If it's not overheating now then it really doesn't matter how long it takes for the pee tube to start. Another thing to remember here is that some model year engines had the tube coming straight out of the exhaust side cover and around the back of the cylinder head to the overboard indicator and others had the tube exiting the exhaust side cover and then up and over the cylinder block before hitting the overboard indicator. That difference alone would make several seconds difference. There are so many variables to your question that there cannot be one correct answer here. Best one I can think of is that if it isn't overheating then it is doing its job. Check it this Winter if that's the case.


----------



## baseball_guy_99 (Jul 21, 2010)

The '89 40hp that I just sold took around 10seconds before it started peeing water. That is with a brand new impeller as well.


----------



## sturdi87 (Jul 22, 2010)

Pappy said:


> Is this on a hose or in the water? Has the engine been previously overheated (with probable pump damage)? Is the engine overheating now?
> If it's not overheating now then it really doesn't matter how long it takes for the pee tube to start. Another thing to remember here is that some model year engines had the tube coming straight out of the exhaust side cover and around the back of the cylinder head to the overboard indicator and others had the tube exiting the exhaust side cover and then up and over the cylinder block before hitting the overboard indicator. That difference alone would make several seconds difference. There are so many variables to your question that there cannot be one correct answer here. Best one I can think of is that if it isn't overheating then it is doing its job. Check it this Winter if that's the case.
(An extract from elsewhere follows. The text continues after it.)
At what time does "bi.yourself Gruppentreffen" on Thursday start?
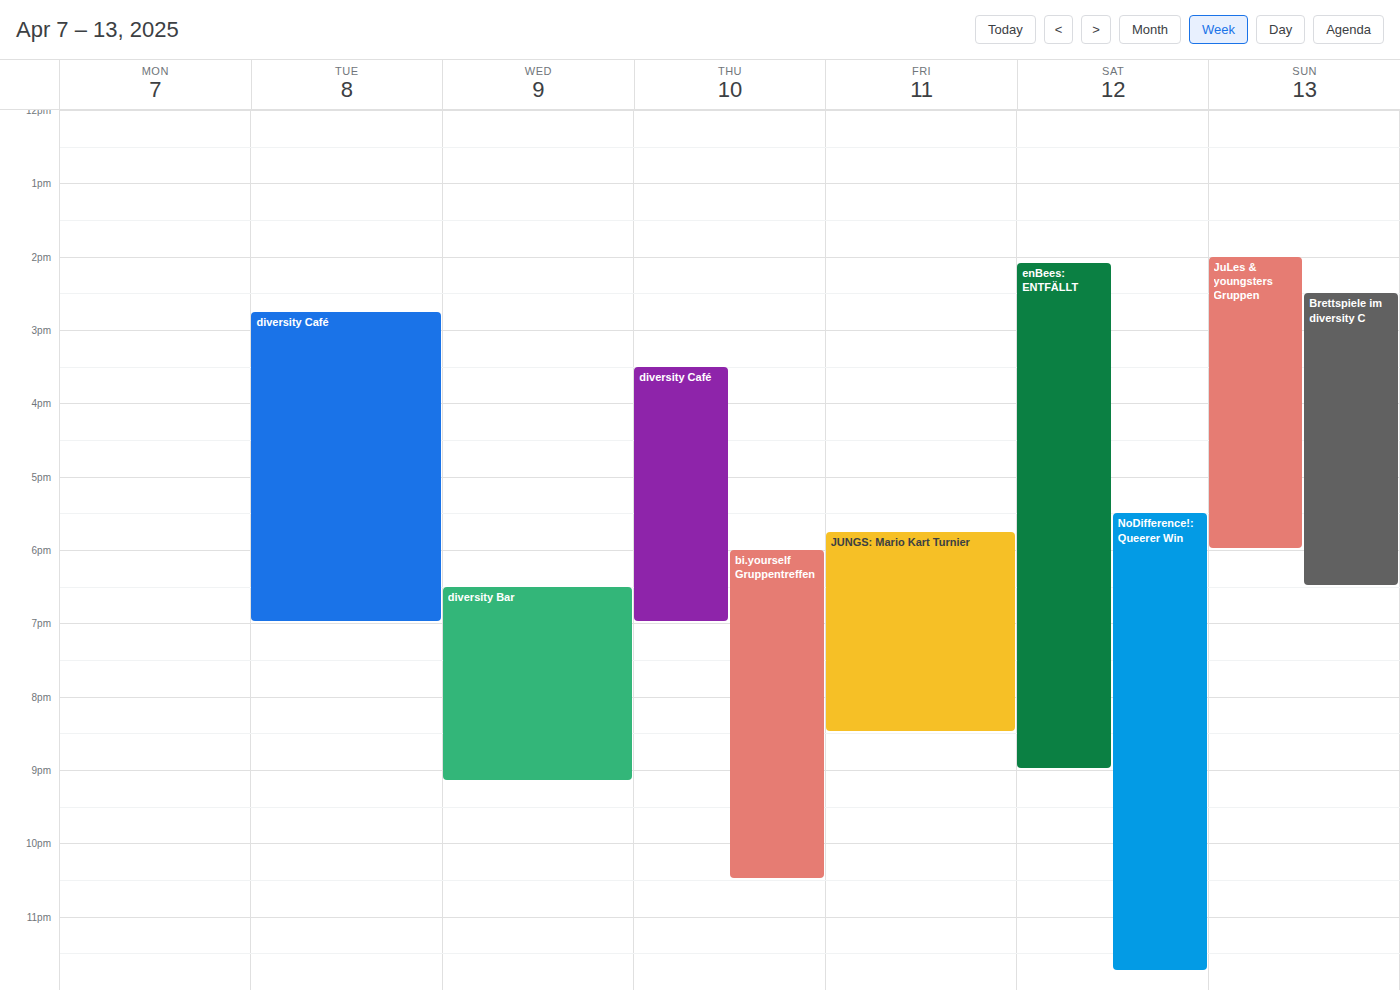
6:00 PM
Seems long to me, neither of my motors (both early 80's johnson and yamaha built mariner) take anywhere close to that amount of time. However, pappy seems to know what he is talking about. Excellent answer pappy. I know in some forums you can give people's comments likes/points/thumbs ups or something of that nature for giving very educated answers, If I could (or if I can and knew how) I would give pappy a thumbs up for that one...


----------



## LUNDA12 (Jul 23, 2010)

Thank you to everyone for your input. Special thanks to pappy for going in depth!!!

Lund-A12


----------



## spinfisher (Oct 15, 2010)

I just got back from fishing and while I was out I did over heat the motor. i got it home and now it only runs with full throttle. And the pee hole seems to be slower , Can you help me out??? Stripers are starting to run!


----------



## crazymanme2 (Oct 15, 2010)

Spnfisher,pull the plugs & take a compresson reading to see if ya did any damage.


----------



## spinfisher (Oct 15, 2010)

How much compression should I have??


----------



## spinfisher (Oct 15, 2010)

crazymanme2 said:


> Spnfisher,pull the plugs & take a compresson reading to see if ya did any damage.




Thanks for replying!


----------



## Bugpac (Oct 15, 2010)

should be at least 100, and the cylinders should be within about 10 psi of each other.


----------



## caveman (Oct 15, 2010)

bug pac good to see you back :lol:


----------



## spinfisher (Oct 15, 2010)

Thanks everyone I'm sure the overheating has hurt my motor, I will confirm it though as soon as I can get my hands on a comp checker. I think I'm also going to have to get a manuel. Is there one any better than the other?? How difficult is it to pull the head? 
Let me tell you guys what happened , I was out running at about 18 mph. The johnson 15 hp was running great all day.As i was coming back as I said at 18mph it started to bog then shut shut dowm, I saw a plume of steam and knew I got hot. I pulled the cover off and Yep hot! i rowed back to the dock loaded up went home strap on some muff and was able to only get it to start at full throttle. At first the pee hole looked weak, I got my cmpressor and blew out the pee hole and the intake, agian restarted it at full throttle and I have a better flow. I bought this almost a year ago. The guy I bought it from had a new carb kit and water pump kit installed. like i said it has been virtually trouble free. So there you have it . Any thoughts? Thanks in advance. Spin


----------



## ditchen (Oct 16, 2010)

I am sure you will see a cylinder down on compression and you will have to pull the head.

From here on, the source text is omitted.